What to work on: Select every line in the records below that contains the word "lowest", and copy each one.
(Given records begins)
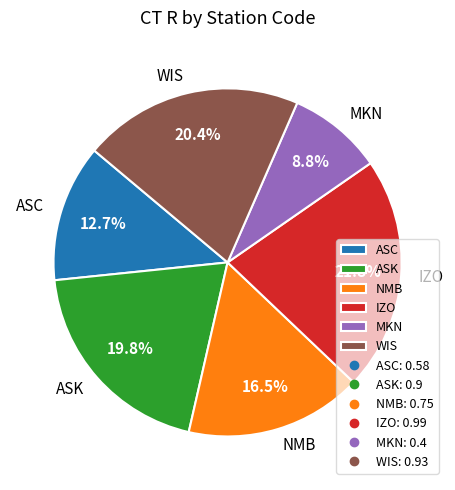

Rank the categories by value from highest to lowest.

IZO, WIS, ASK, NMB, ASC, MKN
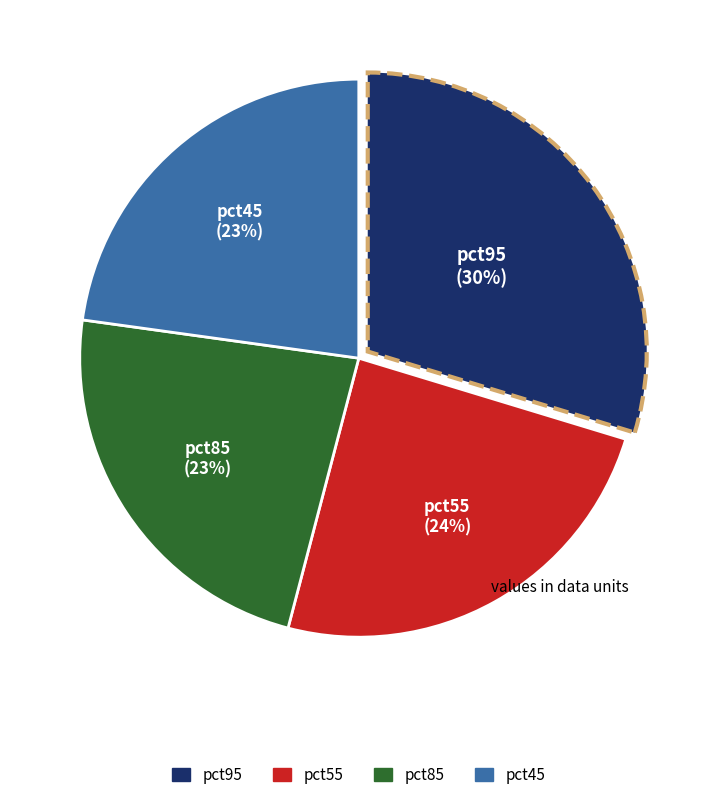

How many segments does this pie chart have?

4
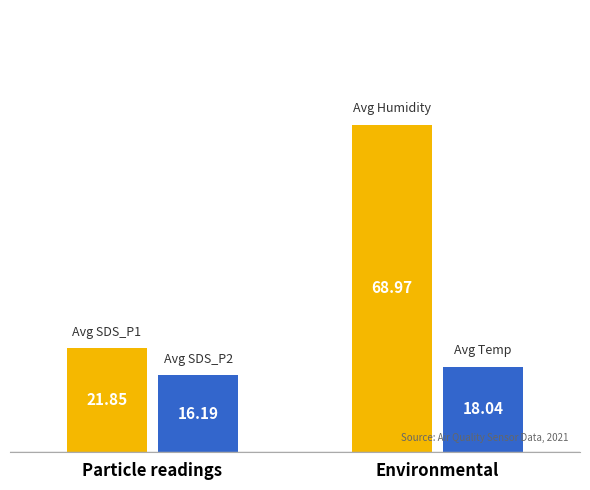

Which category has the lowest value across all series?

Particle readings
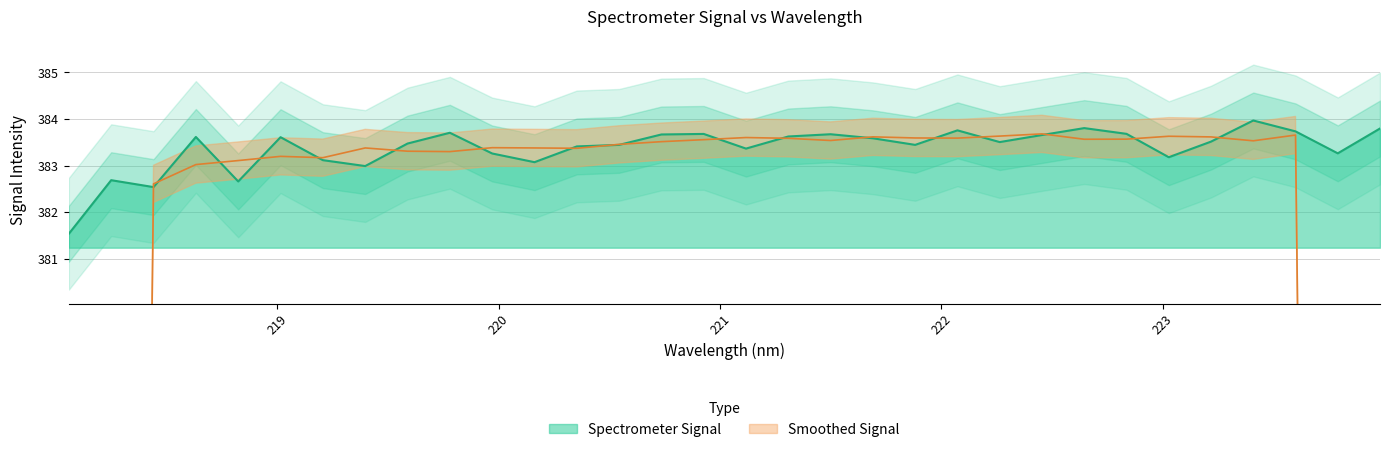

Is this an area chart (filled region under the line)?

No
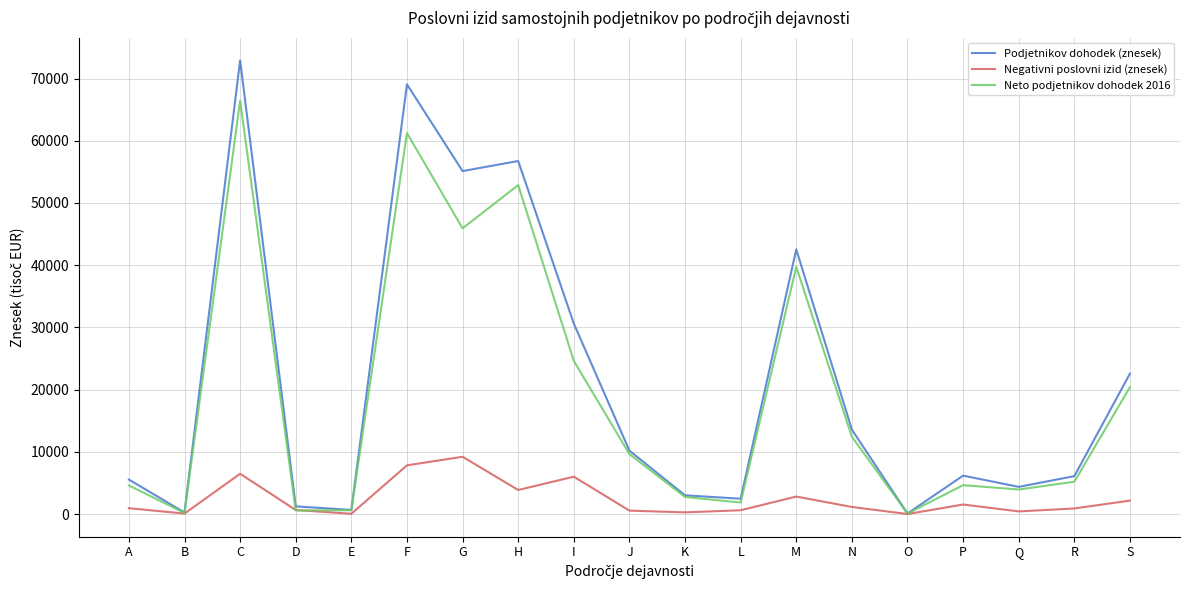

The Podjetnikov dohodek (znesek) series shows 2463.9 at L. True or false?

True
(Given records ends)
Your solution:
Rank the categories by value from highest to lowest.
Which category has the lowest value across all series?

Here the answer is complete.